GEN2: 12-25 years (adolescents/young adults)

GEN3: 26-55 years (adults)

GEN4: > 56 years (elderly)

Gender

M = male

F = female

Intervention

For example, the speaker with the identification code AM2F1 participates in the corpus as a friend (AM) (= situation), belongs to the second generation (2) (= age), and is a woman (F) (= gender).

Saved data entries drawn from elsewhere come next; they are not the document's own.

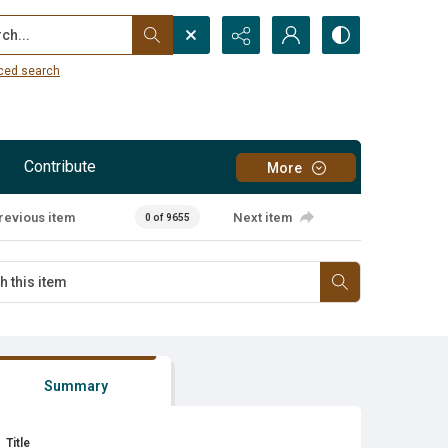
...
ced search
Contribute
More
revious item
Next item
0 of 9655
Summary
Title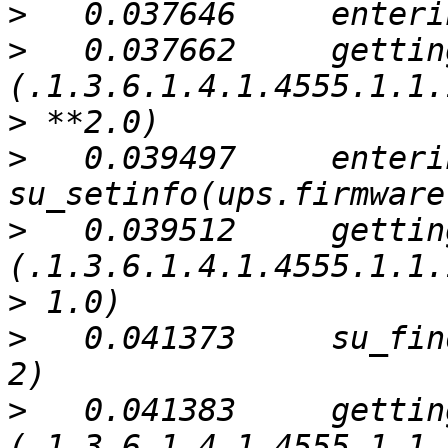
>
>
   0.037662     gettin
>
>
   0.039497     enterin
>
   0.039512     gettin
>
>
   0.041373     su_fin
>
   0.041383     gettin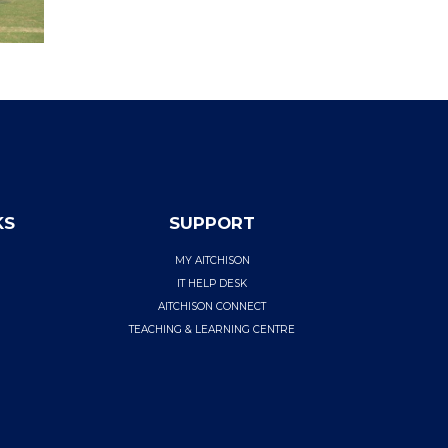
KS
SUPPORT
MY AITCHISON
IT HELP DESK
AITCHISON CONNECT
TEACHING & LEARNING CENTRE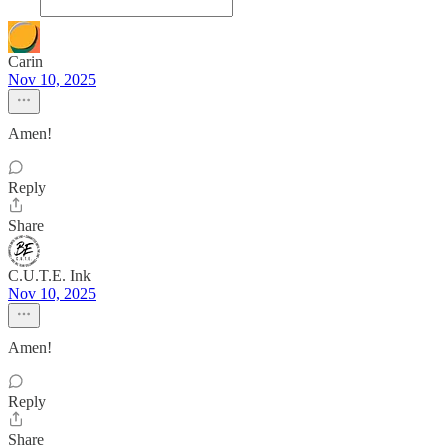
Carin
Nov 10, 2025
Amen!
Reply
Share
C.U.T.E. Ink
Nov 10, 2025
Amen!
Reply
Share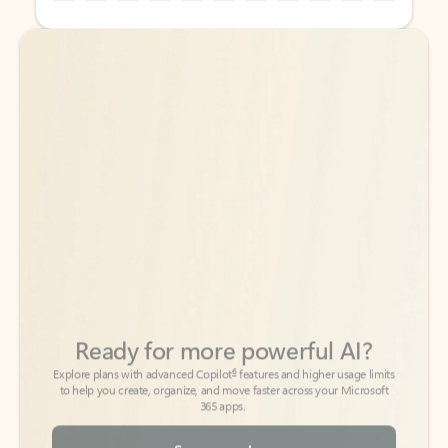
Back to tabs
Back to tabs
Ready for more powerful AI?
6
Explore plans with advanced Copilot
features and higher usage limits
to help you create, organize, and move faster across your Microsoft
365 apps.
See more plans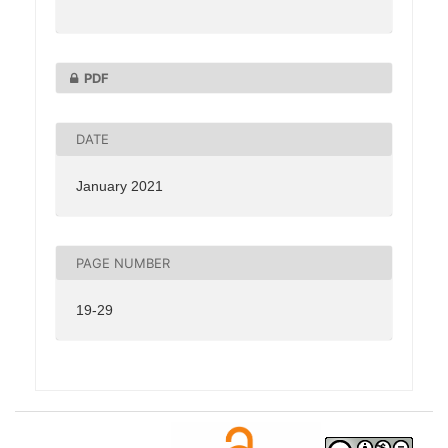
PDF
DATE
January 2021
PAGE NUMBER
19-29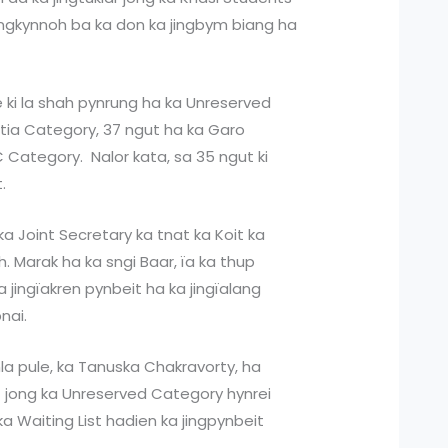
ingkynnoh ba ka don ka jingbym biang ha
le ki la shah pynrung ha ka Unreserved
tia Category, 37 ngut ha ka Garo
Category. Nalor kata, sa 35 ngut ki
.
 Joint Secretary ka tnat ka Koit ka
Ch. Marak ha ka sngi Baar, ïa ka thup
 jingïakren pynbeit ha ka jingïalang
nai.
la pule, ka Tanuska Chakravorty, ha
 jong ka Unreserved Category hynrei
a Waiting List hadien ka jingpynbeit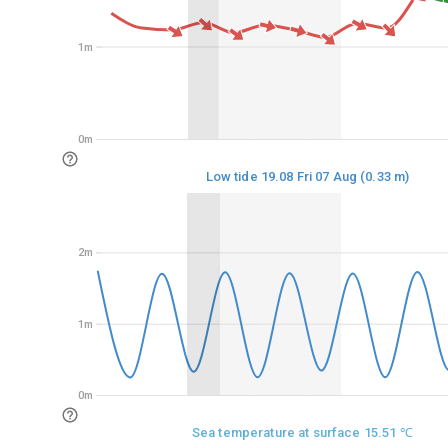
1m
1m
0m
0m
Low tide 19.08 Fri 07 Aug (0.33 m)
2m
2m
1m
1m
0m
0m
Sea temperature at surface 15.51 ℃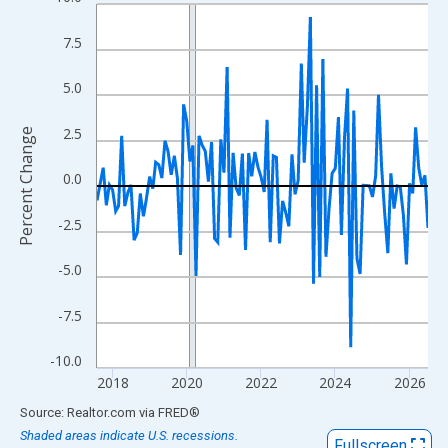
Line chart with 108 data points.
View as data table, Chart
7.5
The chart has 1 X axis displaying xAxis. Data ranges from 2017
The chart has 2 Y axes displaying Percent Change and yAxisRigh
5.0
2.5
Percent Change
0.0
-2.5
-5.0
-7.5
-10.0
2018
2020
2022
2024
2026
End of interactive chart.
Source: Realtor.com
via
FRED
®
Shaded areas indicate U.S. recessions.
Fullscreen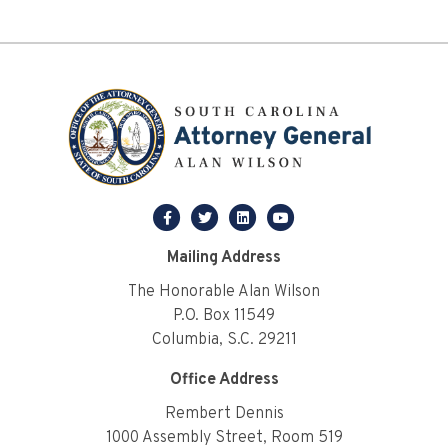
facebook
twitter
linkedin
youtube
Mailing Address
The Honorable Alan Wilson
P.O. Box 11549
Columbia, S.C. 29211
Office Address
Rembert Dennis
1000 Assembly Street, Room 519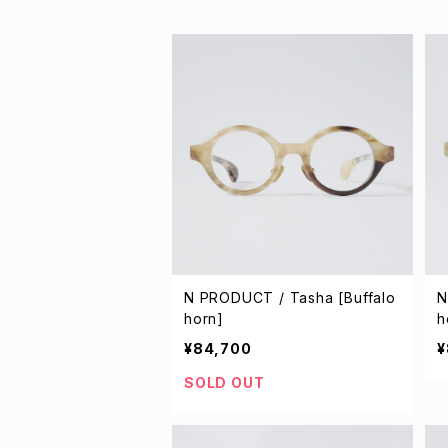
N PRODUCT / Tasha [Buffalo
N
horn]
h
¥84,700
¥
SOLD OUT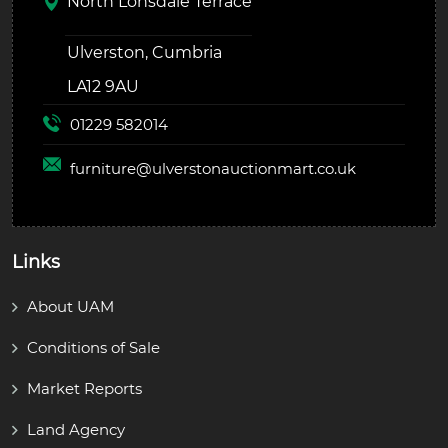
North Lonsdale Terrace
Ulverston, Cumbria
LA12 9AU
01229 582014
furniture@
ulverstonauctionmart.co.uk
Links
About UAM
Conditions of Sale
Market Reports
Land Agency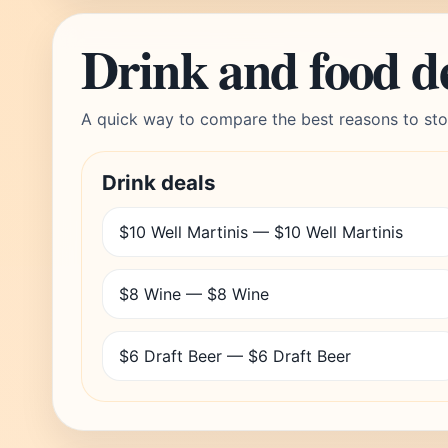
Drink and food d
A quick way to compare the best reasons to sto
Drink deals
$10 Well Martinis — $10 Well Martinis
$8 Wine — $8 Wine
$6 Draft Beer — $6 Draft Beer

The final 1 indicates that she was the first to participate in the conversation.

In some situations, additional specifications have been added:

Customer Service

C = customer

P = provider

j = boss

e = employee

Example: ROPAj3F1m = Mother (m) of the boss (j) of the clothing store (ROPA)

Family

h = son

hi = daughter

m = mother

p = father

e = spouse

pr = cousin

s = in-law

a = friend

Example: AM1M7p = Father (p) of one of the young friends (AM) (1)

Likewise, an identification code has been created for each conversation: AM.GEN3.F.01 constitutes the first conversation (01) recorded between adult (GEN3) female friends (AM, F).